■ ACTION ITEM ■
Nothing in the entries may be dropped: restate them word for word.

--

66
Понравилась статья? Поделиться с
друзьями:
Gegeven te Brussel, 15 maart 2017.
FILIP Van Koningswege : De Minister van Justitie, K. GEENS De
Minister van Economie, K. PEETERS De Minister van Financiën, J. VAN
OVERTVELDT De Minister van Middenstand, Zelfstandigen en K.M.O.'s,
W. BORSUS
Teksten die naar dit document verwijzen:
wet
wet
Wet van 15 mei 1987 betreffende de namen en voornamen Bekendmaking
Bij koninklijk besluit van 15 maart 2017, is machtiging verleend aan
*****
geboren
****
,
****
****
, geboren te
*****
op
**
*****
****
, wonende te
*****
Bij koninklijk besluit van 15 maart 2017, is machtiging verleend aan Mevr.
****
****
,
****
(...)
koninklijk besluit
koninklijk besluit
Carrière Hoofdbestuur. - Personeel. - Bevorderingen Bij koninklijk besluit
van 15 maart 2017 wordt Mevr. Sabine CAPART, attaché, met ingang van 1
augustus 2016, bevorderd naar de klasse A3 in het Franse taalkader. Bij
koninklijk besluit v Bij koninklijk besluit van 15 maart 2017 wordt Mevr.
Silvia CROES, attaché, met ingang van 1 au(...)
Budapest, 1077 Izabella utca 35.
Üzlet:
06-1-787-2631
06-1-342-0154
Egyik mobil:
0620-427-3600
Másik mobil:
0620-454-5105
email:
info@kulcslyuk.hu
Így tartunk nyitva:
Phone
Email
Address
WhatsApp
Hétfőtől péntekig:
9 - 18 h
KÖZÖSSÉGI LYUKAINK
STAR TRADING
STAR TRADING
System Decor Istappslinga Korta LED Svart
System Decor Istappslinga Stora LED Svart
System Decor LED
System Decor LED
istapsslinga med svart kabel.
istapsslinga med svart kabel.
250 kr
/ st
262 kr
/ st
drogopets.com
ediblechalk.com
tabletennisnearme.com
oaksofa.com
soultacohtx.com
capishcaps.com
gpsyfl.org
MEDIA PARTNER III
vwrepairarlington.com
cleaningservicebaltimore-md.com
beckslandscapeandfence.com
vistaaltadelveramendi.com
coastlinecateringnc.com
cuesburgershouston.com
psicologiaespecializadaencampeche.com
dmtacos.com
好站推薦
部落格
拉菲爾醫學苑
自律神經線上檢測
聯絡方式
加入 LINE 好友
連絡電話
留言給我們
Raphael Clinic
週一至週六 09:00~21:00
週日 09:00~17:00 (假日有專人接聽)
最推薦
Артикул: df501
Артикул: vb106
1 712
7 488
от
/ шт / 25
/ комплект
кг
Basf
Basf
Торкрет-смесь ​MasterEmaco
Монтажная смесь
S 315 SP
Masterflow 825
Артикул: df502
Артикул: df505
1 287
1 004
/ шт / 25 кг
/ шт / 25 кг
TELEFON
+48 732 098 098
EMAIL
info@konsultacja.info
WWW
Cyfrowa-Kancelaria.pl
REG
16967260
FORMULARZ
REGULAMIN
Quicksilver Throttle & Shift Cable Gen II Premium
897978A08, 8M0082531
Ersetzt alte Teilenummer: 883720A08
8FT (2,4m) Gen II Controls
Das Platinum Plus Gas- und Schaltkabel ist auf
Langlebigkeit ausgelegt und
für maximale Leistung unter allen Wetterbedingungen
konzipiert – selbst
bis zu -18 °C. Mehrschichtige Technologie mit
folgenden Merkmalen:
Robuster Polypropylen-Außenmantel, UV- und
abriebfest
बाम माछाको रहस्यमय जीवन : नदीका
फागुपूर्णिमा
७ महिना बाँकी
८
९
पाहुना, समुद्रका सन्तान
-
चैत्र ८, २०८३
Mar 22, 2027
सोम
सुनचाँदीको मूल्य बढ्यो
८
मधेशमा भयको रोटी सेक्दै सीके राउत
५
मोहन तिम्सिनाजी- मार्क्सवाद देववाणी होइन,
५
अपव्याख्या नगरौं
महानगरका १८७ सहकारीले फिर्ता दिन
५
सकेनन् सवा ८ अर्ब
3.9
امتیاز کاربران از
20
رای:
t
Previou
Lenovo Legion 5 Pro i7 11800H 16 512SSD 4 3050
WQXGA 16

--

■ OUTPUT OF THE EXERCISE ■
66
Понравилась статья? Поделиться с
друзьями:
Gegeven te Brussel, 15 maart 2017.
FILIP Van Koningswege : De Minister van Justitie, K. GEENS De
Minister van Economie, K. PEETERS De Minister van Financiën, J. VAN
OVERTVELDT De Minister van Middenstand, Zelfstandigen en K.M.O.'s,
W. BORSUS
Teksten die naar dit document verwijzen:
wet
wet
Wet van 15 mei 1987 betreffende de namen en voornamen Bekendmaking
Bij koninklijk besluit van 15 maart 2017, is machtiging verleend aan
*****
geboren
****
,
****
****
, geboren te
*****
op
**
*****
****
, wonende te
*****
Bij koninklijk besluit van 15 maart 2017, is machtiging verleend aan Mevr.
****
****
,
****
(...)
koninklijk besluit
koninklijk besluit
Carrière Hoofdbestuur. - Personeel. - Bevorderingen Bij koninklijk besluit
van 15 maart 2017 wordt Mevr. Sabine CAPART, attaché, met ingang van 1
augustus 2016, bevorderd naar de klasse A3 in het Franse taalkader. Bij
koninklijk besluit v Bij koninklijk besluit van 15 maart 2017 wordt Mevr.
Silvia CROES, attaché, met ingang van 1 au(...)
Budapest, 1077 Izabella utca 35.
Üzlet:
06-1-787-2631
06-1-342-0154
Egyik mobil:
0620-427-3600
Másik mobil:
0620-454-5105
email:
info@kulcslyuk.hu
Így tartunk nyitva:
Phone
Email
Address
WhatsApp
Hétfőtől péntekig:
9 - 18 h
KÖZÖSSÉGI LYUKAINK
STAR TRADING
STAR TRADING
System Decor Istappslinga Korta LED Svart
System Decor Istappslinga Stora LED Svart
System Decor LED
System Decor LED
istapsslinga med svart kabel.
istapsslinga med svart kabel.
250 kr
/ st
262 kr
/ st
drogopets.com
ediblechalk.com
tabletennisnearme.com
oaksofa.com
soultacohtx.com
capishcaps.com
gpsyfl.org
MEDIA PARTNER III
vwrepairarlington.com
cleaningservicebaltimore-md.com
beckslandscapeandfence.com
vistaaltadelveramendi.com
coastlinecateringnc.com
cuesburgershouston.com
psicologiaespecializadaencampeche.com
dmtacos.com
好站推薦
部落格
拉菲爾醫學苑
自律神經線上檢測
聯絡方式
加入 LINE 好友
連絡電話
留言給我們
Raphael Clinic
週一至週六 09:00~21:00
週日 09:00~17:00 (假日有專人接聽)
最推薦
Артикул: df501
Артикул: vb106
1 712
7 488
от
/ шт / 25
/ комплект
кг
Basf
Basf
Торкрет-смесь ​MasterEmaco
Монтажная смесь
S 315 SP
Masterflow 825
Артикул: df502
Артикул: df505
1 287
1 004
/ шт / 25 кг
/ шт / 25 кг
TELEFON
+48 732 098 098
EMAIL
info@konsultacja.info
WWW
Cyfrowa-Kancelaria.pl
REG
16967260
FORMULARZ
REGULAMIN
Quicksilver Throttle & Shift Cable Gen II Premium
897978A08, 8M0082531
Ersetzt alte Teilenummer: 883720A08
8FT (2,4m) Gen II Controls
Das Platinum Plus Gas- und Schaltkabel ist auf
Langlebigkeit ausgelegt und
für maximale Leistung unter allen Wetterbedingungen
konzipiert – selbst
bis zu -18 °C. Mehrschichtige Technologie mit
folgenden Merkmalen:
Robuster Polypropylen-Außenmantel, UV- und
abriebfest
बाम माछाको रहस्यमय जीवन : नदीका
फागुपूर्णिमा
७ महिना बाँकी
८
९
पाहुना, समुद्रका सन्तान
-
चैत्र ८, २०८३
Mar 22, 2027
सोम
सुनचाँदीको मूल्य बढ्यो
८
मधेशमा भयको रोटी सेक्दै सीके राउत
५
मोहन तिम्सिनाजी- मार्क्सवाद देववाणी होइन,
५
अपव्याख्या नगरौं
महानगरका १८७ सहकारीले फिर्ता दिन
५
सकेनन् सवा ८ अर्ब
3.9
امتیاز کاربران از
20
رای:
t
Previou
Lenovo Legion 5 Pro i7 11800H 16 512SSD 4 3050
WQXGA 16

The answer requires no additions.